Uma senhora percorre o pátil carregando no ombro o mesmo sino que, após noites insones, rebenta sempre a corda em uníssono. Tal cena me traz familiaridade e eu danço fingindo que a música é tocada para mim, eu tomo do cálice e aplaudo.

Saturday, January 05, 2008

A Filha de Gil

O grito fez desaparecer as imagens do que parecia ser o sono intranquilo da mulher, que só teve tempo de encontrar a toalha e correr ao quarto da filha. Os corredores escuros da casa envolviam a mulher que logo fez-se mulher na eterna madrugada das vontades - tantos gritos ouvíamos -, becos que escondem dos curiosos visitantes o interior, o desaconchegante interior da família. E trancam-se... Ela ouve o grito e acorda. O grito passeia pela mulher, chega ao banheiro onde dorme um corpo de pele enrugada e ainda só, ainda assim. Faz-se ouvir.

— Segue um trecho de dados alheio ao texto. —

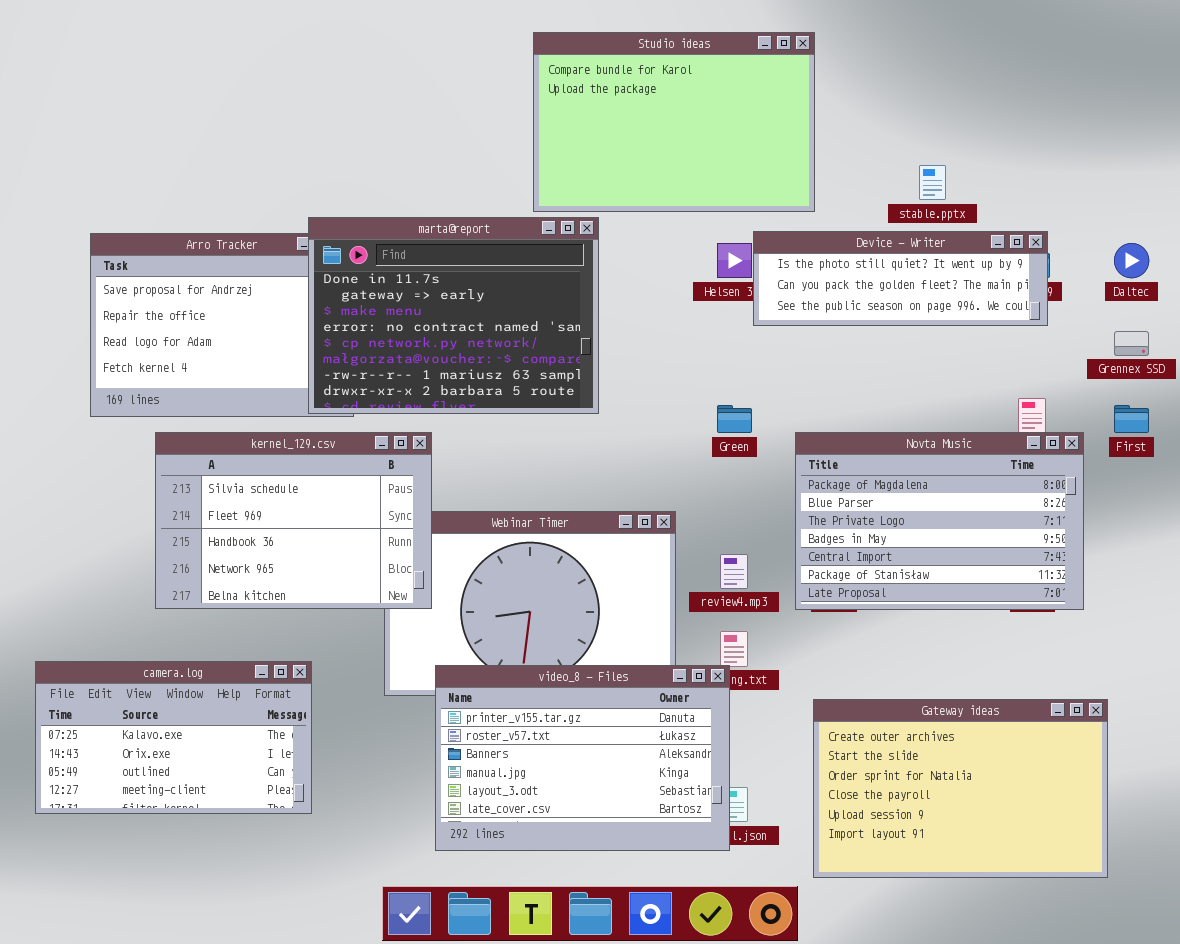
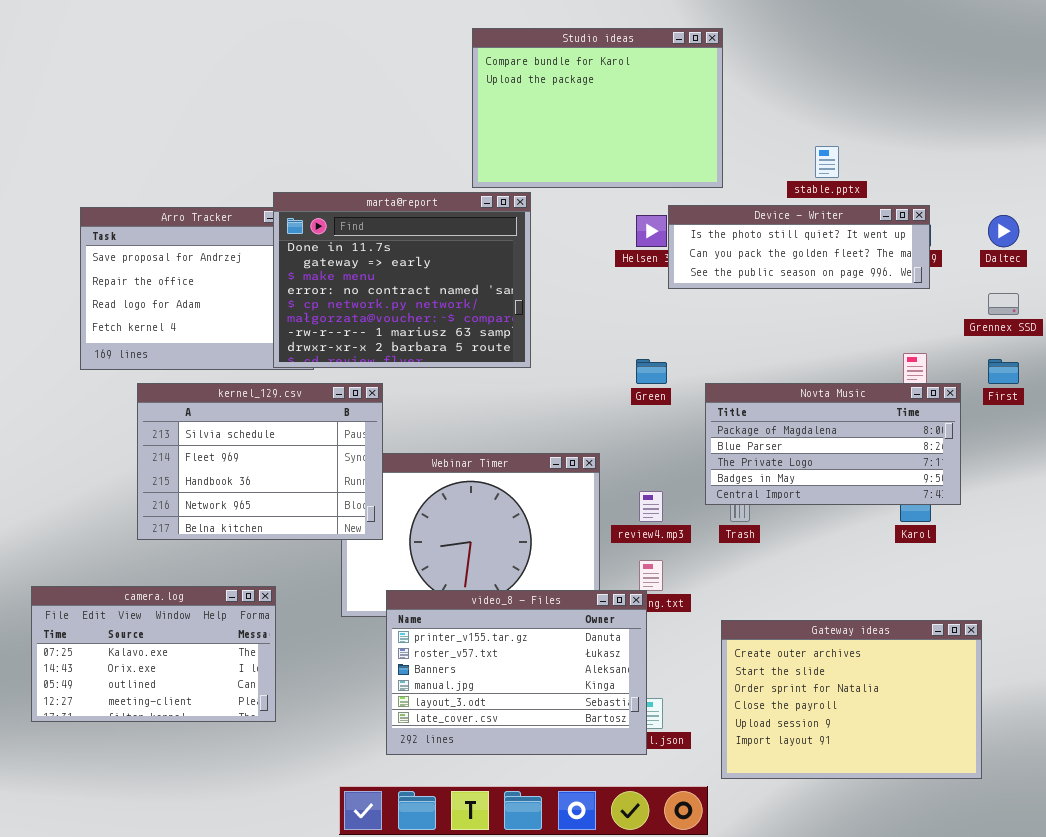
Novta Music: [795,432,1084,610] -> [705,383,961,505], resized

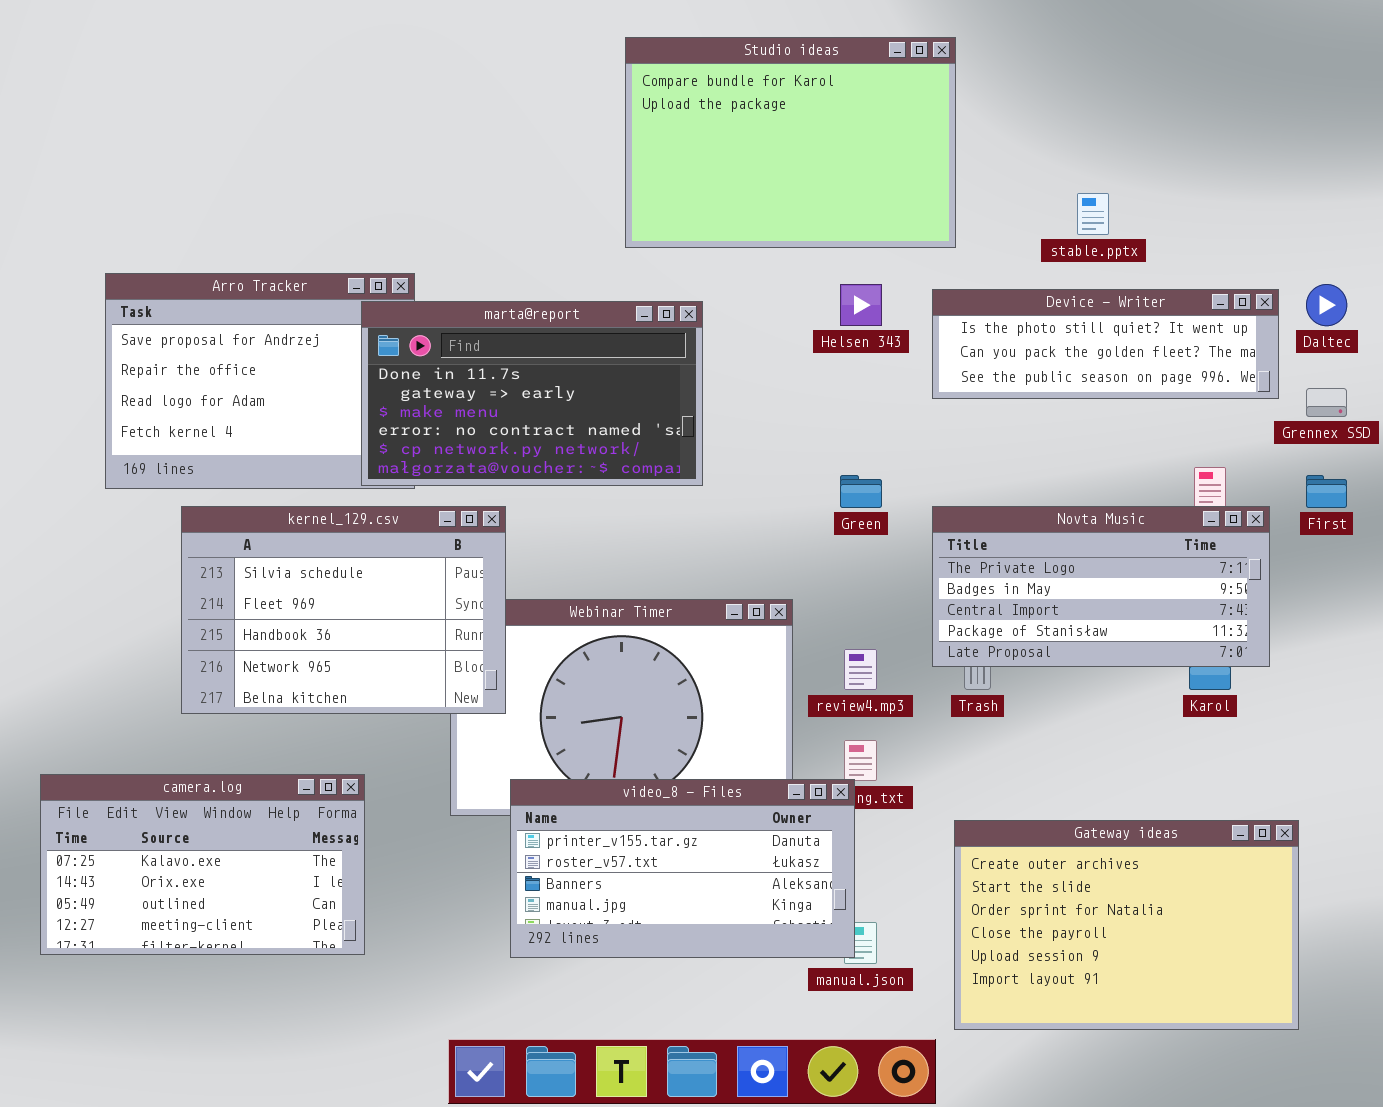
marta@report: [273,192,531,368] -> [361,301,703,486], resized
Device - Writer: [668,205,930,289] -> [932,289,1279,399], moved
Novta Music: [705,383,961,505] -> [932,506,1270,667], scrolled down 2 rows
video_8 - Files: [386,590,647,755] -> [510,779,855,958], resized

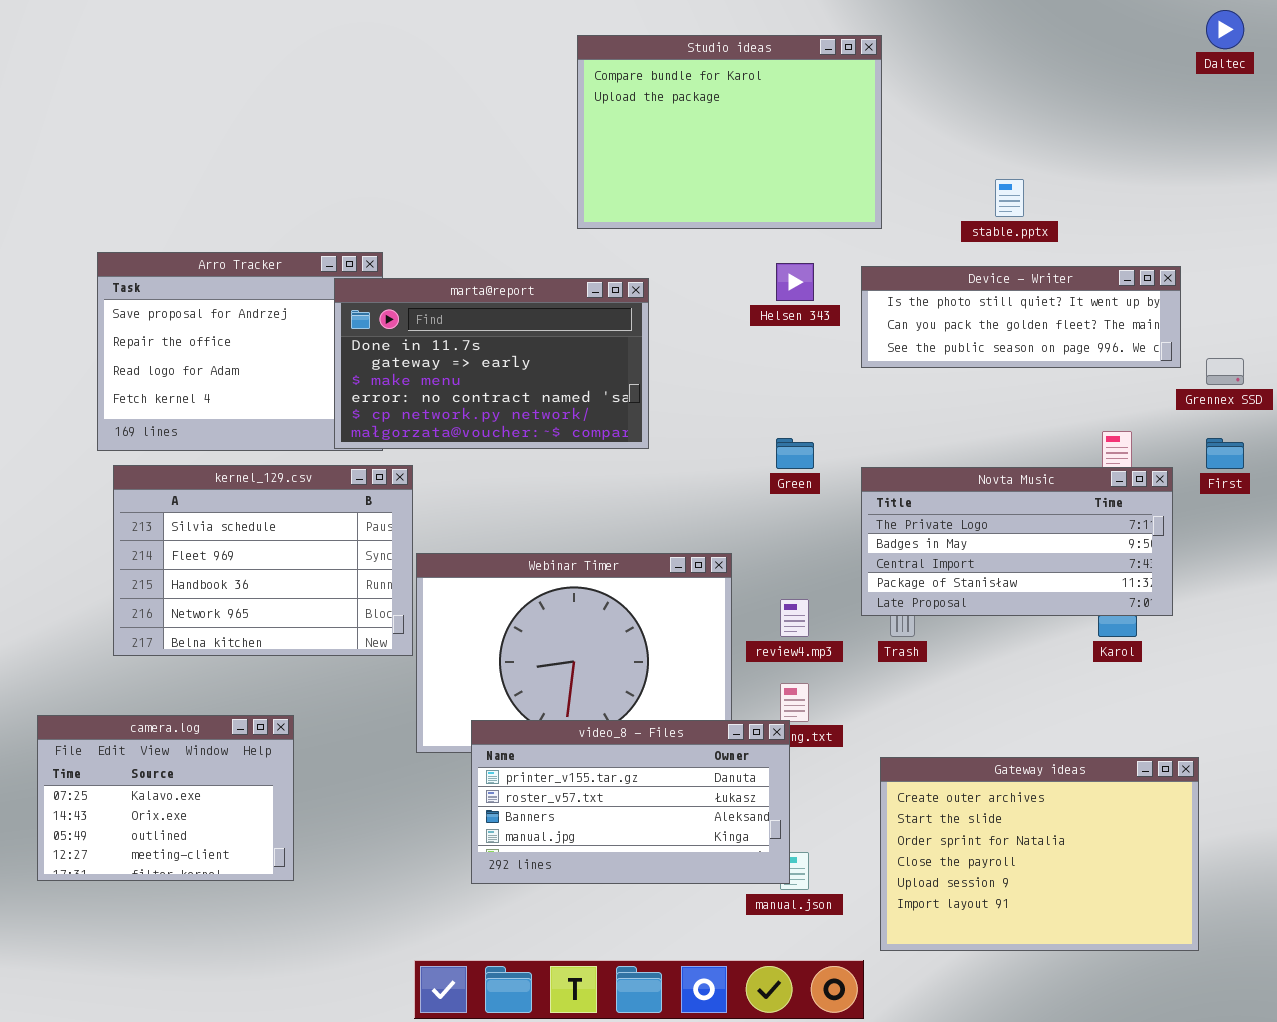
Daltec: [1306,284,1347,326] -> [1206,10,1244,49], moved
kernel_129.csv: [181,506,506,714] -> [113,465,413,656], moved
camera.log: [40,774,365,955] -> [37,715,294,881], resized

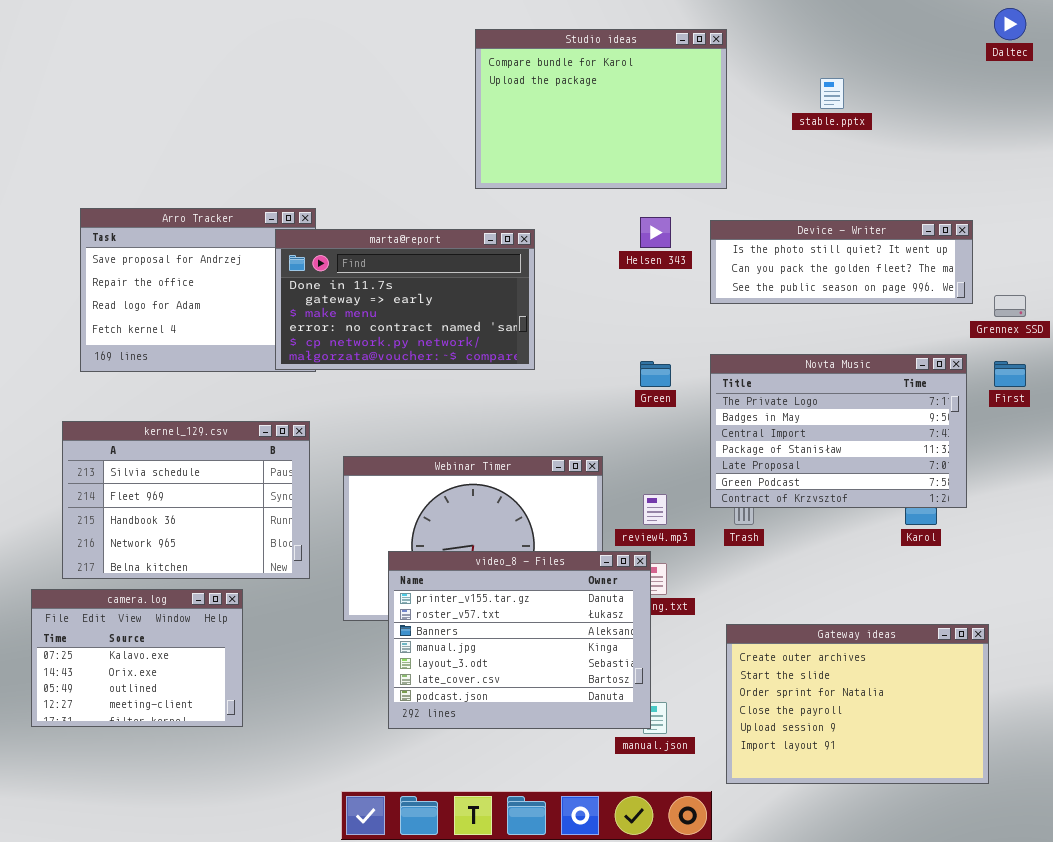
stable.pptx: [995,179,1024,217] -> [820,78,844,109], moved
kernel_129.csv: [113,465,413,656] -> [62,421,310,579], moved
Novta Music: [861,467,1173,616] -> [710,354,967,508], resized
video_8 - Files: [471,720,790,884] -> [388,551,651,729], resized

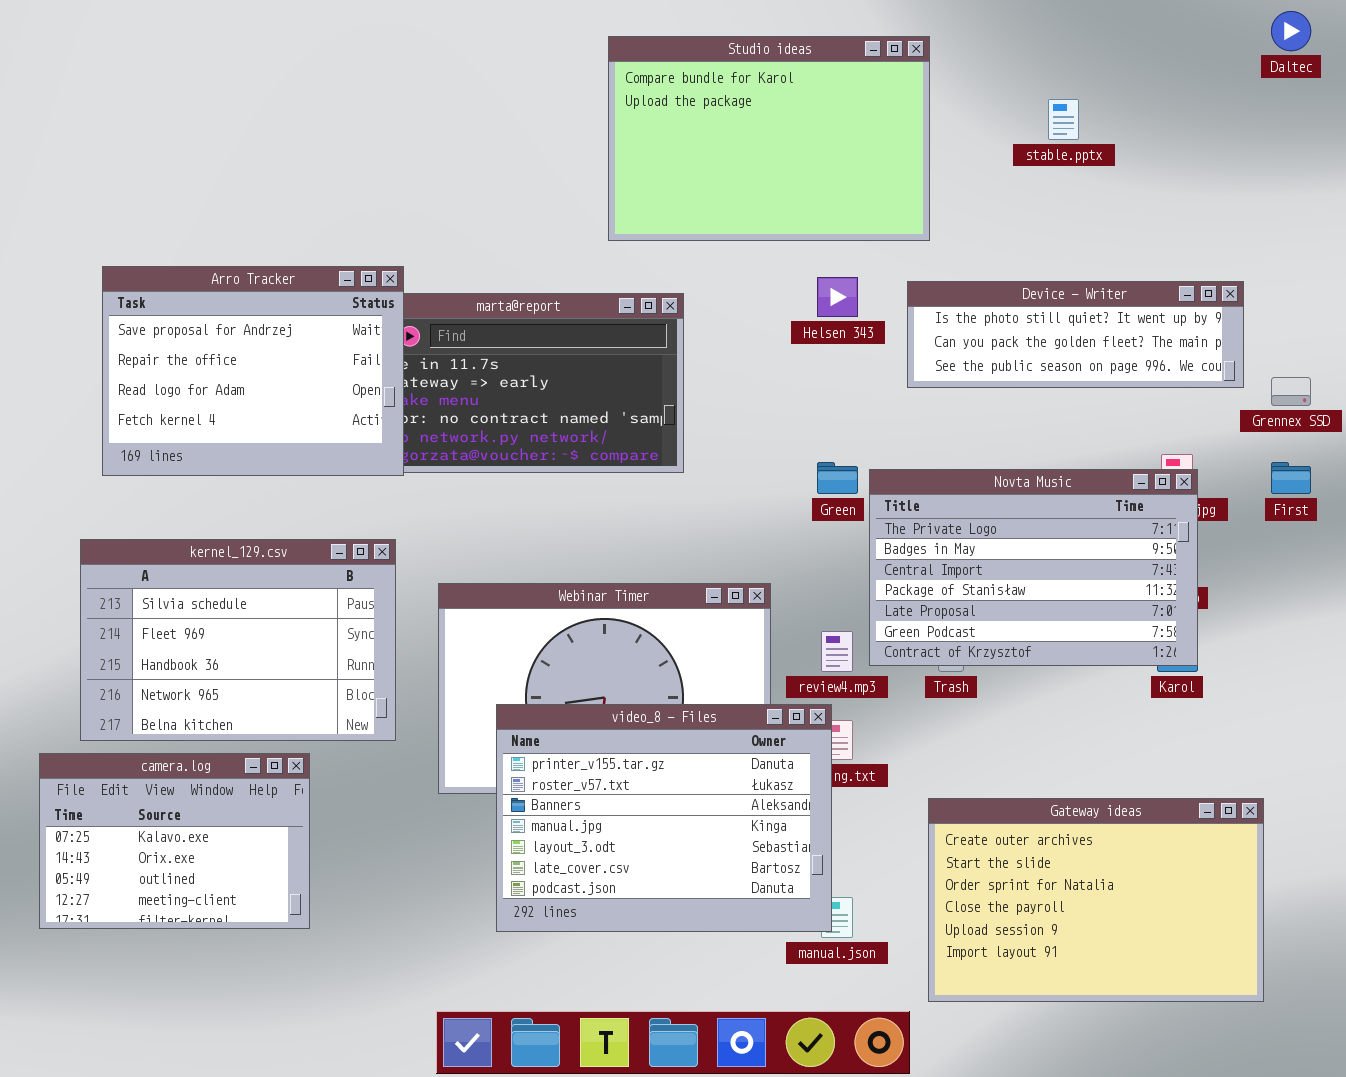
Arro Tracker: [80,208,316,372] -> [102,266,404,476], raised
Novta Music: [710,354,967,508] -> [869,469,1198,666], moved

No quarto da menina alguém escapa pela janela e larga na pequena cama em formato de coração um punhal, lápis dos muros da menina. A menina corre para a mãe, abraça a mãe, chora.

- Ele?

Gil apanhou o punhal e seguiu pela estrada.

Chegou pelos fundos da casa e foi com terror que viu o homem no quintal, despido em carne ainda morta, desenho que virtua-se em espiral. Ele, ancorado numa árvore, masturbava-se. Ela empunhou a faca e avançou alguns passos, o rosto paralizado como que em transe: "para com isso", e ele chorava, pedia perdão, perdia tempo, o corpo suado que se movimentava lentamente pelo espaço, que umedecia com a ponta da língua os lábios sempre secos, que acariciava o peito. O rosto da menina aparecia no turbilhão das imagens e perfumes, sempre sozinha, delicada e sozinha no escuro beco que de noite era só silêncio... "Para!”

- Escuta Gil, eu não fiz nada com ela.

- Para!

- Eu te amo Gil!

A cólera tomou a mulher, porque esta correu até ele e enfiou-lhe a faca no peito, perfurando-o várias vezes, sentindo o gosto do sangue, e rindo até!, e enfiando a outra mão nos cortes que fazia, procurando, talvez, por algo - são abismos aqui? Desfigurou-lhe todo o corpo, cansou.

Jogou a faca para longe e se preparava para ir. Foi quando olhou para trás e viu que o pênis permanecia ereto. Ajoelhou-se ao lado do corpo e o pôs em sua boca. Chupou-o violentamente, até que o homem gritou.